[DATASET RECORDS Boundary: Start]

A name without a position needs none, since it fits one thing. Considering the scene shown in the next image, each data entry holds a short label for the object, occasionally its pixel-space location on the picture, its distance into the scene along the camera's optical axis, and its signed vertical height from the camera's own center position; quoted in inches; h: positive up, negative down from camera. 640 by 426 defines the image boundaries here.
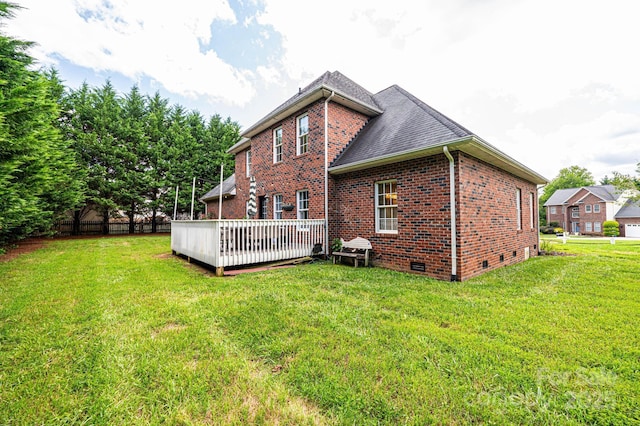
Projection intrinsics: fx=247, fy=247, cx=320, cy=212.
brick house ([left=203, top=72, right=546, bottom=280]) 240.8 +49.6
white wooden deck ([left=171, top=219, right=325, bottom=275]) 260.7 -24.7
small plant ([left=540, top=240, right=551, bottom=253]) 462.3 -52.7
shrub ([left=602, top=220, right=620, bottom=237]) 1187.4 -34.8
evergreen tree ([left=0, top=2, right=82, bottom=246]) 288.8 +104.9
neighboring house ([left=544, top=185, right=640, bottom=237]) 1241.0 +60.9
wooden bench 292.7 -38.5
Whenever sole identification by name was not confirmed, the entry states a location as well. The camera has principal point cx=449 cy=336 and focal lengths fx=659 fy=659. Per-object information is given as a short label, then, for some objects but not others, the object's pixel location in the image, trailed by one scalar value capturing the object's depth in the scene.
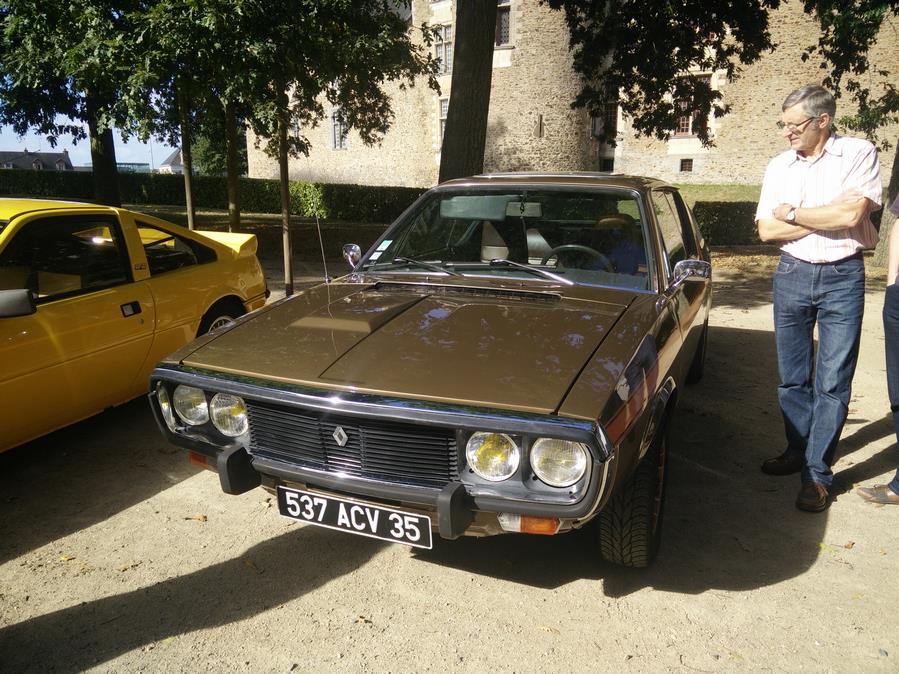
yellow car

[DATASET RECORDS Boundary: End]
[DATASET RECORDS Boundary: Start]

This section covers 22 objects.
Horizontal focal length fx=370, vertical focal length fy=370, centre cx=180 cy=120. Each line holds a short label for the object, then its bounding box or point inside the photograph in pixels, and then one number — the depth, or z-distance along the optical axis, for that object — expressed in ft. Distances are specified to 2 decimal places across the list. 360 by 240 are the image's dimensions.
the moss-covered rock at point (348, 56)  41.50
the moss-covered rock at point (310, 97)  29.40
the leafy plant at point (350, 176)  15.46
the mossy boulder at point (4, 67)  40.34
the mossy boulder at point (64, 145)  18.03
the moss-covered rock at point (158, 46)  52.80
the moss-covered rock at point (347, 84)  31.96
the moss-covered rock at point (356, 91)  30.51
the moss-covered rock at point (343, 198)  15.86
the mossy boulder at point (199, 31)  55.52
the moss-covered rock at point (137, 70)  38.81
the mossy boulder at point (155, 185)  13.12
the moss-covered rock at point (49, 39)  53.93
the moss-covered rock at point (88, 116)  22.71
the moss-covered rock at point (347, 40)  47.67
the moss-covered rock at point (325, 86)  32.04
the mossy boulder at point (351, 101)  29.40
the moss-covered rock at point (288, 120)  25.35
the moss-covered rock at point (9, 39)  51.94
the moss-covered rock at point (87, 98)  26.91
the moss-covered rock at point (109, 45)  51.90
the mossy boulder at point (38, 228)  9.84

[DATASET RECORDS Boundary: End]

• _PROBLEM REQUIREMENTS_
From the data above, output only the lines between the line containing "the moss-covered rock at point (158, 46)" and the line containing "the mossy boulder at point (351, 101)", inclusive, exactly as written.

• _RESPONSE TO THE EXERCISE_
the moss-covered rock at point (158, 46)  52.80
the moss-covered rock at point (347, 84)  31.96
the moss-covered rock at point (356, 91)  30.51
the moss-covered rock at point (343, 198)  15.86
the mossy boulder at point (199, 31)  55.52
the moss-covered rock at point (137, 70)  38.81
the mossy boulder at point (155, 185)  13.12
the moss-covered rock at point (49, 39)  53.93
the moss-covered rock at point (88, 116)  22.71
the moss-covered rock at point (347, 40)  47.67
the moss-covered rock at point (325, 86)  32.04
the mossy boulder at point (351, 101)  29.40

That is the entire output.